> Task to complete: Scan the data for "tail" and copy each matching line.

=-=-=

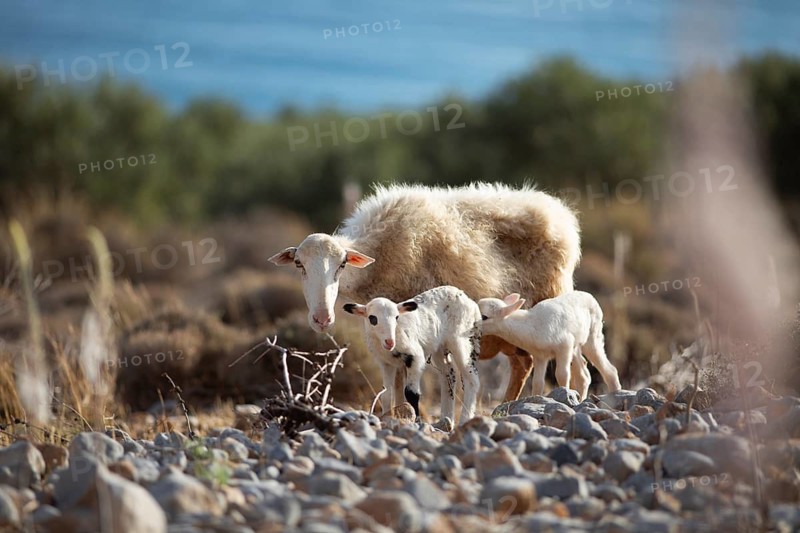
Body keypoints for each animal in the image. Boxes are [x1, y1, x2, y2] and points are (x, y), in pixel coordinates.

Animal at [269, 182, 583, 402]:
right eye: (299, 265)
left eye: (342, 264)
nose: (322, 319)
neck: (380, 253)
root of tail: (559, 212)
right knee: (523, 362)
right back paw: (503, 407)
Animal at [342, 286, 481, 426]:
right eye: (372, 318)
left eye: (396, 317)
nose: (389, 342)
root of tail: (469, 300)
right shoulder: (386, 363)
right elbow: (386, 394)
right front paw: (385, 417)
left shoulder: (415, 357)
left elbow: (411, 393)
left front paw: (417, 421)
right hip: (440, 347)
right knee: (449, 375)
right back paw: (446, 419)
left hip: (459, 339)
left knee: (471, 379)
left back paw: (464, 420)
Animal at [478, 291, 621, 400]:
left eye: (484, 317)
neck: (530, 324)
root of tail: (591, 296)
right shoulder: (540, 356)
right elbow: (538, 383)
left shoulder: (564, 346)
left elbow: (562, 375)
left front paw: (565, 394)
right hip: (576, 347)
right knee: (584, 376)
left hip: (592, 337)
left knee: (609, 369)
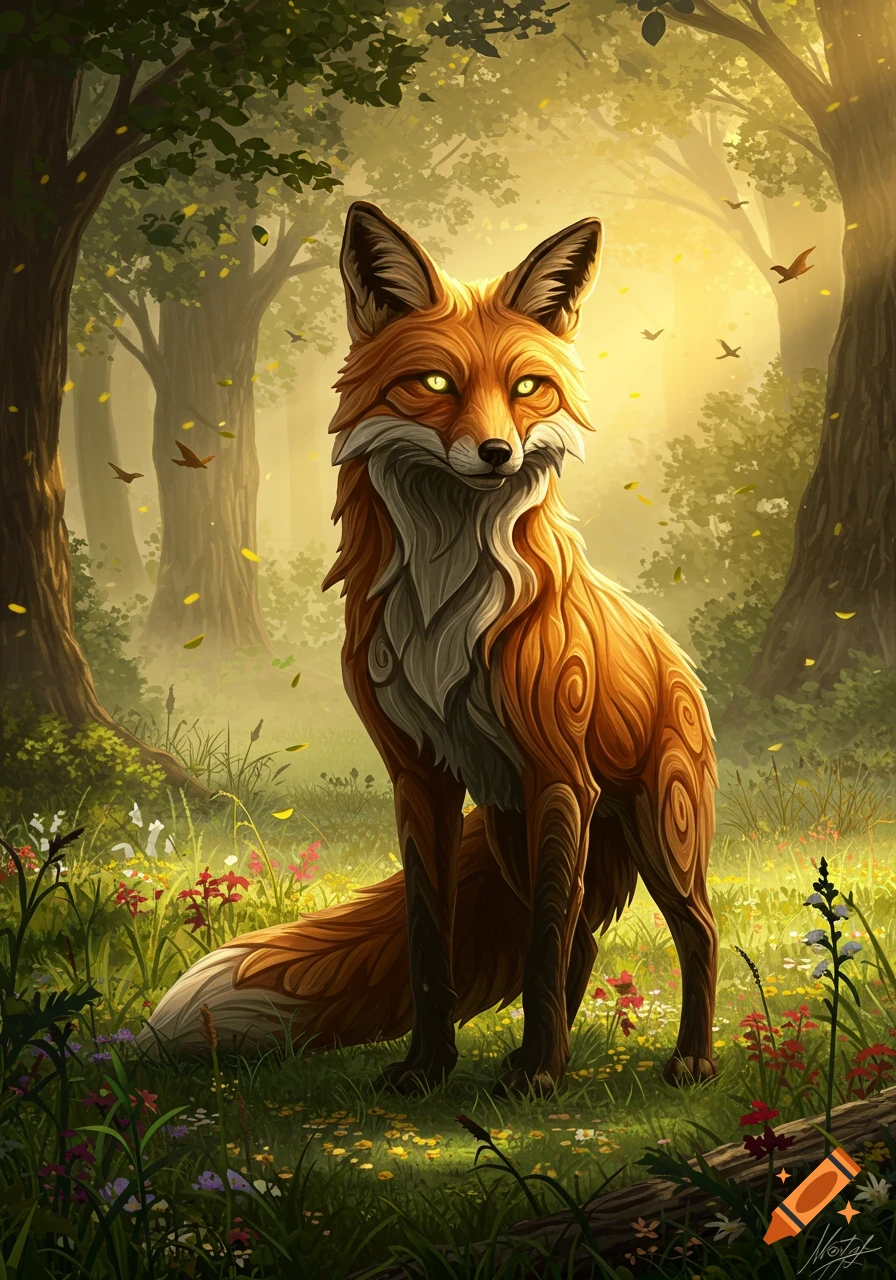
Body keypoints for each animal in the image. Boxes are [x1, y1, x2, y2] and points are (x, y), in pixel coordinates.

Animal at [138, 202, 719, 1096]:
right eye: (436, 384)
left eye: (526, 388)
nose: (497, 454)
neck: (445, 601)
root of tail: (676, 658)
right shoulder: (420, 779)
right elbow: (432, 941)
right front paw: (429, 1069)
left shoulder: (557, 772)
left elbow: (542, 942)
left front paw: (538, 1080)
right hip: (518, 837)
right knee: (580, 938)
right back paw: (537, 1054)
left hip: (658, 830)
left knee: (695, 932)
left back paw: (683, 1060)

=-=-=

> Answer box:
root of tail: (559, 212)
root of tail: (469, 300)
root of tail: (591, 296)
root of tail: (676, 658)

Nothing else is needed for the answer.